The secret is commitment:
- Pay Yourself First: As soon as your income hits, move a fixed percentage (say 20%) into savings or investment before expenses get a chance.
- Use Automated Savings: Apps that debit your account regularly for savings or investments remove the temptation to spend that money.
- Practice Frugal Living: Small cuts in everyday spending, such as cooking at home more, reducing luxury transport fares, or negotiating bills, can free resources for better use.
5. Avoid Traps That Drain Liquidity and Trust
Many Nigerians fall prey to quick rich schemes or dubious investment clubs that promise returns far above what’s realistic. These not only put your capital at risk but often lock you out of your own money.
Similarly, borrowing too frequently or borrowing for consumption rather than investment deepens financial stress.
A good rule of thumb is:
- Check if the investment is regulated or has credible endorsements.

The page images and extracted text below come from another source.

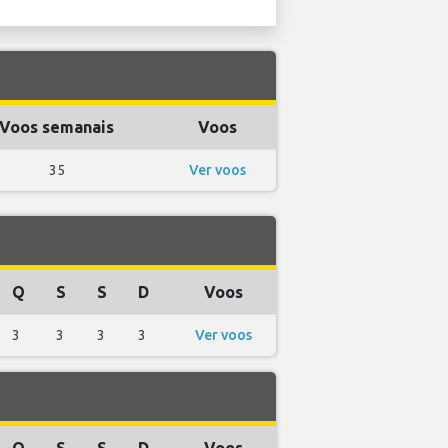
Voos semanais
Voos
35
Ver voos
Q
S
S
D
Voos
3
3
3
3
Ver voos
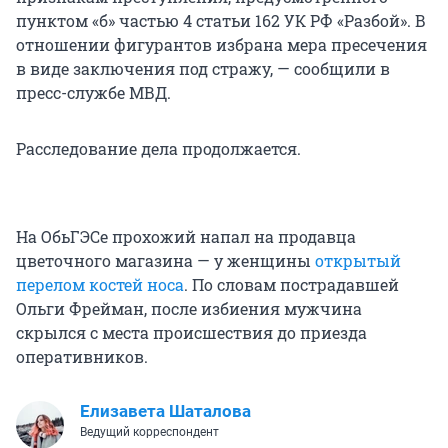
пунктом «б» частью 4 статьи 162 УК РФ «Разбой». В
отношении фигурантов избрана мера пресечения
в виде заключения под стражу, — сообщили в
пресс-службе МВД.
Расследование дела продолжается.
На ОбьГЭСе прохожий напал на продавца
цветочного магазина — у женщины
открытый
перелом костей носа
. По словам пострадавшей
Ольги Фрейман, после избиения мужчина
скрылся с места происшествия до приезда
оперативников.
Елизавета Шаталова
Ведущий корреспондент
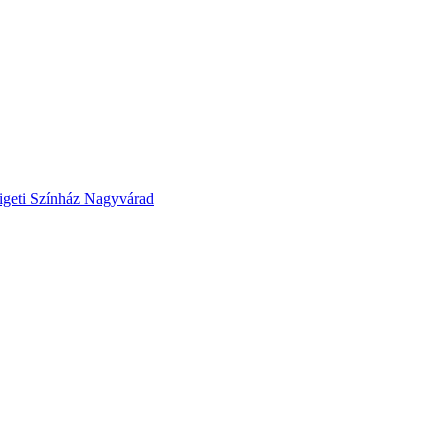
ligeti Színház Nagyvárad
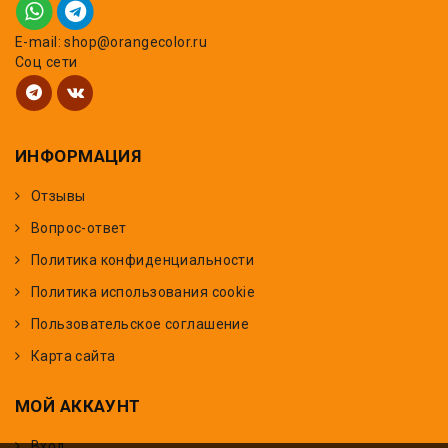
E-mail: shop@orangecolor.ru
Соц сети
ИНФОРМАЦИЯ
Отзывы
Вопрос-ответ
Политика конфиденциальности
Политика использования cookie
Пользовательское соглашение
Карта сайта
МОЙ АККАУНТ
Вход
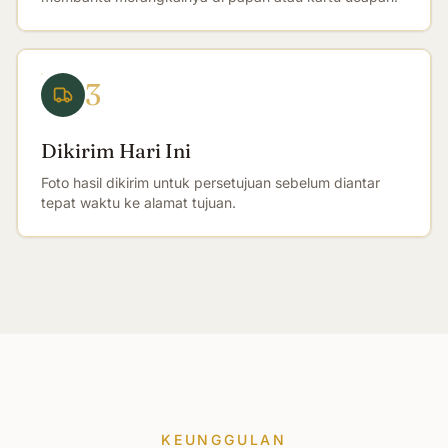
3
Dikirim Hari Ini
Foto hasil dikirim untuk persetujuan sebelum diantar
tepat waktu ke alamat tujuan.
KEUNGGULAN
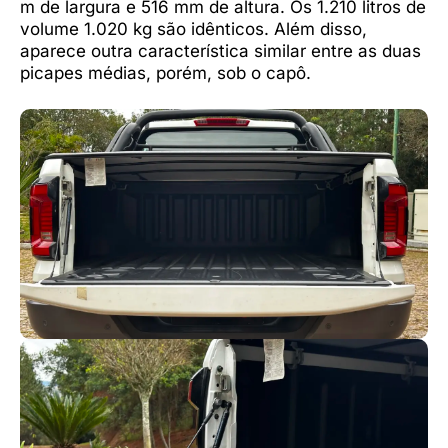
m de largura e 516 mm de altura. Os 1.210 litros de
volume 1.020 kg são idênticos. Além disso,
aparece outra característica similar entre as duas
picapes médias, porém, sob o capô.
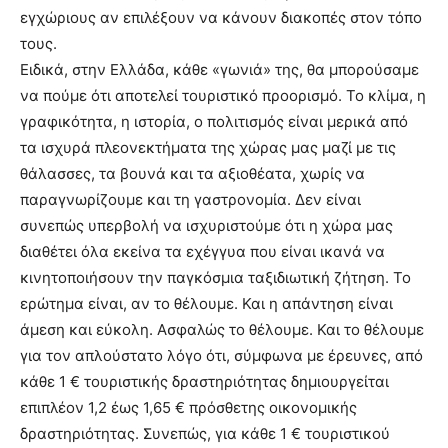
εγχώριους αν επιλέξουν να κάνουν διακοπές στον τόπο
τους.
Ειδικά, στην Ελλάδα, κάθε «γωνιά» της, θα μπορούσαμε
να πούμε ότι αποτελεί τουριστικό προορισμό. Το κλίμα, η
γραφικότητα, η ιστορία, ο πολιτισμός είναι μερικά από
τα ισχυρά πλεονεκτήματα της χώρας μας μαζί με τις
θάλασσες, τα βουνά και τα αξιοθέατα, χωρίς να
παραγνωρίζουμε και τη γαστρονομία. Δεν είναι
συνεπώς υπερβολή να ισχυριστούμε ότι η χώρα μας
διαθέτει όλα εκείνα τα εχέγγυα που είναι ικανά να
κινητοποιήσουν την παγκόσμια ταξιδιωτική ζήτηση. Το
ερώτημα είναι, αν το θέλουμε. Και η απάντηση είναι
άμεση και εύκολη. Ασφαλώς το θέλουμε. Και το θέλουμε
για τον απλούστατο λόγο ότι, σύμφωνα με έρευνες, από
κάθε 1 € τουριστικής δραστηριότητας δημιουργείται
επιπλέον 1,2 έως 1,65 € πρόσθετης οικονομικής
δραστηριότητας. Συνεπώς, για κάθε 1 € τουριστικού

- Never invest money you may need in the next 3-6 months in high-risk or non-liquid assets.
- Maintain a healthy amount of emergency fund in accessible form.
Conclusion: Inflation Calls for Smarter Moves, Not Quitting
Life in Makurdi or any Nigerian city today demands a nimble approach to money. Saving, investing, and maintaining liquidity are not opposing goals but complementary strategies. Inflation is nibbling away your money, but with sharp budgeting, smart investment choices, and real discipline, you can stay afloat and even build wealth.
The key question remains: How will you start changing your money habits today to beat inflation this year? Are you protecting your future or just surviving month to month?
Let’s Discuss
- What practical steps have you taken to keep your savings safe and growing despite inflation?
- How do you balance keeping liquid cash and investing for growth?
- Has anyone here had success with side businesses that helped them stay financially afloat?